Mike and I are both musicians, so we decided to make a stop in Leipzig before heading up to Berlin. Leipzig has a rich musical history. In addition to being home to the Leipzig Gewandhaus Orchestra — one of the oldest orchestras in the world, the city was also home to Johann Sebastian Bach and Felix Mendelssohn — two of the most famous composers to walk this Earth. Our plan for the afternoon was to visit the St. Thomas Church and the Bach Museum.
Recommended Listening: J.S. Bach’s “Goldberg Variations” performed by Glenn Gould. How’s that for a little mood music?

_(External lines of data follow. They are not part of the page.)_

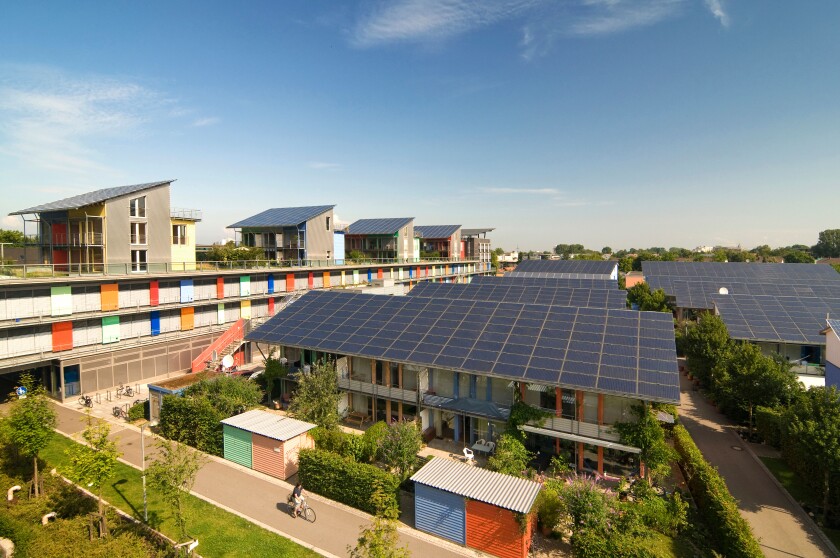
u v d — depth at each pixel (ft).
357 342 114.01
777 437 99.30
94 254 162.30
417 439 88.63
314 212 252.42
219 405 106.22
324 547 67.15
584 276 276.41
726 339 134.92
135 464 91.86
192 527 70.85
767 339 140.46
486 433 100.12
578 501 66.33
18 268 122.72
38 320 124.47
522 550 64.08
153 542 65.46
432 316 121.80
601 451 87.71
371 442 91.30
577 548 63.26
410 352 105.40
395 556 50.16
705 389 137.18
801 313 153.38
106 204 157.28
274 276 201.46
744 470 92.84
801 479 88.84
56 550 61.98
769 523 75.36
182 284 162.71
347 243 326.85
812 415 76.84
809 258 506.89
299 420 99.25
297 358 130.11
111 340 142.10
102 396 135.33
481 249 484.33
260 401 127.24
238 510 76.74
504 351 99.45
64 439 103.81
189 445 102.32
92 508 74.33
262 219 259.80
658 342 93.91
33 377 138.82
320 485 81.92
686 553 66.03
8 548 63.46
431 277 341.41
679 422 111.96
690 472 81.56
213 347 156.87
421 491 71.87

To get to Leipzig, we took the ICE (intercity-express) high speed train from Nürnberg Hauptbahnhof. Germany’s ICE trains are pretty decent — especially when compared to America’s good ol’ Amtrak. The journey from Nuremberg to Leipzig lasted a little over two hours.
St. Thomas Church (Thomaskirche), which is located across the street from the Bach Museum, was our first stop. J.S. Bach served as the music director of this church from 1723 to 1750. In terms of musical history, St. Thomas Church is also affiliated with Richard Wagner, Felix Mendelssohn, and W.A. Mozart.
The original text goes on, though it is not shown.